Friday Daily Editor Idris O’Neill was recently awarded Bwog’s “Most Virginal” award, a condition probably attributed to the fact that there are at least a few people out there she missed her shot with. She apologizes for the late notice but let’s try again in four months, okay?
To all the people I didn’t hook up with:
I’m writing this in the back of an Uber, looking at Barnard shrink in the rearview mirror. As I pass all the bars I never went to, the restaurants I didn’t eat at, the missed opportunity of going above 125th because it’s not gentrified yet, there’s one thing I regret not doing that won’t leave my thoughts: you.
I remember every flirt, hands touching hands, every time I did that laugh that was like “you’re not that funny but I’m trying to fuck,” every exchange of smirks, the many, many conversations over drinks you bought and of course, me leaving.
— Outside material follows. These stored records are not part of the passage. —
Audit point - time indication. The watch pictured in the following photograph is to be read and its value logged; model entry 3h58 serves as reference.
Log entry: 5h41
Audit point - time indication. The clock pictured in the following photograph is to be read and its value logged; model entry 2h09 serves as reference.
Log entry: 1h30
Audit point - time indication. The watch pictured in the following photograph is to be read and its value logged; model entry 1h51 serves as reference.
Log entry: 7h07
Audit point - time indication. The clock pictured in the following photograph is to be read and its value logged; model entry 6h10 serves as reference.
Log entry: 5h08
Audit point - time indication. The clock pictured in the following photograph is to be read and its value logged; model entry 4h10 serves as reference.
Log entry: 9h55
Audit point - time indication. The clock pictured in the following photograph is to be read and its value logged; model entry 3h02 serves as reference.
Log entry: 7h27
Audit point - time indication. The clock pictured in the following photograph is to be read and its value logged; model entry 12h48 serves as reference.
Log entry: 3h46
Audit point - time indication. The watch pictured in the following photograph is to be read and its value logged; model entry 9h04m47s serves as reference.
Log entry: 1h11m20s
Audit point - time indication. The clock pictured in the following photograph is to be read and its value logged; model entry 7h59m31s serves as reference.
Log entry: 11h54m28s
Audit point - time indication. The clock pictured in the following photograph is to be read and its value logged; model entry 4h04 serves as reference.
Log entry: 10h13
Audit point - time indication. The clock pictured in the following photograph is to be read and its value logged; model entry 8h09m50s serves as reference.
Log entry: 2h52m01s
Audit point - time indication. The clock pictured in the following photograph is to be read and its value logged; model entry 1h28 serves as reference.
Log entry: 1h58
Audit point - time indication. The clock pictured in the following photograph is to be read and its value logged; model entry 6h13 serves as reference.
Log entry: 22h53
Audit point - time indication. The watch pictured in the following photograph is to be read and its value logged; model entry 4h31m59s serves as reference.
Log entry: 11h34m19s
That was always the best feeling, having you waste your time trying to get it in with me and the power of me saying, “I think I’m actually just going to go to bed.” It was so gratifying that I wrote my final anthropology paper on it.
I miss you. I thought I should be candid about, just say what I really want to say instead of waste more time playing this game of me pretending this is going somewhere, like your bed. I did want our almost-hook up. The truth is the attraction was there, but there is no single person I’m so attracted to I’d lose sleep over it. Let’s do this all over again at, like, noon or late afternoon. I’m not picky; I just don’t think last call at 1020 at 4 am is going to cut it.
There’s still hope for you. In this new school year, when I’m a completely different person because I ate-prayed-loved myself into an enlightened, casually sexual being in Indonesia, I’d like to see you again. I hope you keep me in your thoughts in our time apart, that you learn and grow from it. Maybe you’ll tell better jokes, buy more drinks, and ultimately become the type of person I would lose sleep over. See you soon.